Ганс взял сигарету, которую Лабуда бросил ему на койку, закурил и вспомнил снег за окном, солнце над Зер-ранским озером и быстро гонимые ветром дождевые облака. Он мало знал о том зимнем дне в Зерране и о другом мире, куда убежала Виктория. Да, он прижимал к ее лбу носовой платок, когда она упала с велосипеда, веря, что так можно удержать в ней жизнь.
— Когда-нибудь она -вернется,— сказал он и подумал: «Она заберет ребенка. Хотя бы из-за ребенка (он на это надеялся) она вновь прочно станет на ноги. И если
не найдется там, в другом мире, человека, который своей рукой сумеет удержать в ней жизнь, тогда она сама удержит ее собственными руками».— Нет, она не пропадем-сказал Ганс.— Она останется такой же, какой была всегда, и к нашему миру она принадлежит ровно настолько, насколько всегда к нему принадлежала.— Он сделал на этом особый упор, но в душе уже сомневался, что Виктория осталась такой, какой он ее помнил.
12. Два дня шел снег, движение рабочих поездов грозило прекратиться, даже состав с углем застрял в снегу. В пятницу вечером строителям пришлось еще раз выйти из бараков, чтобы расчистить дорогу до нетопленого клуба— два километра! Они проклинали Файта, не пожелавшего перенести партсобрание. Уже за полночь сто двадцать членов партии подняли, голосуя, закоченевшие руки и объявили Гансу Рихтеру выговор за «индифферентное отношение» к побегу Виктории. После собрания Лабуда сказал ему:
— Тебе надо было приехать сюда раньше, добровольно.
Остальные, храня ледяное молчание, поспешили уйти в кружащуюся вихрем снежную мглу.
Ганс и сам не заметил, как сбился с дороги.
— Эй, товарищ, там не пройти,— окликнул его женский голос.

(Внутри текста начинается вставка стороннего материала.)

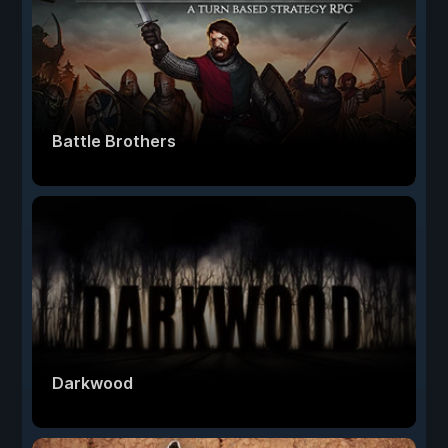
Battle Brothers
Darkwood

Он сделал еще несколько шагов, потом остановился и оглянулся. Молодая женщина, крановщица, с которой он был знаком лишь мельком, подошла к нему, утопая в рыхлом снегу, и примирительно сказала:
— Ничего, мир от этого не перевернется.
Она была сильно укутана, как все в ту зиму, только на миг обернулась к нему лицом, и ему показалось, что ее узкие глаза светятся насмешкой. Но снег тотчас стер это впечатление; он видел перед собой неясную удаляющуюся тень и последовал за ней. У него захватило дух: шагать приходилось очень быстро, чтобы не остаться одному и не блуждать бесцельно.
Потом он вместе с ней остановился у темного дощатого забора, за которым, словно стадо жирафов, тянули ввысь свои шеи подъемные краны.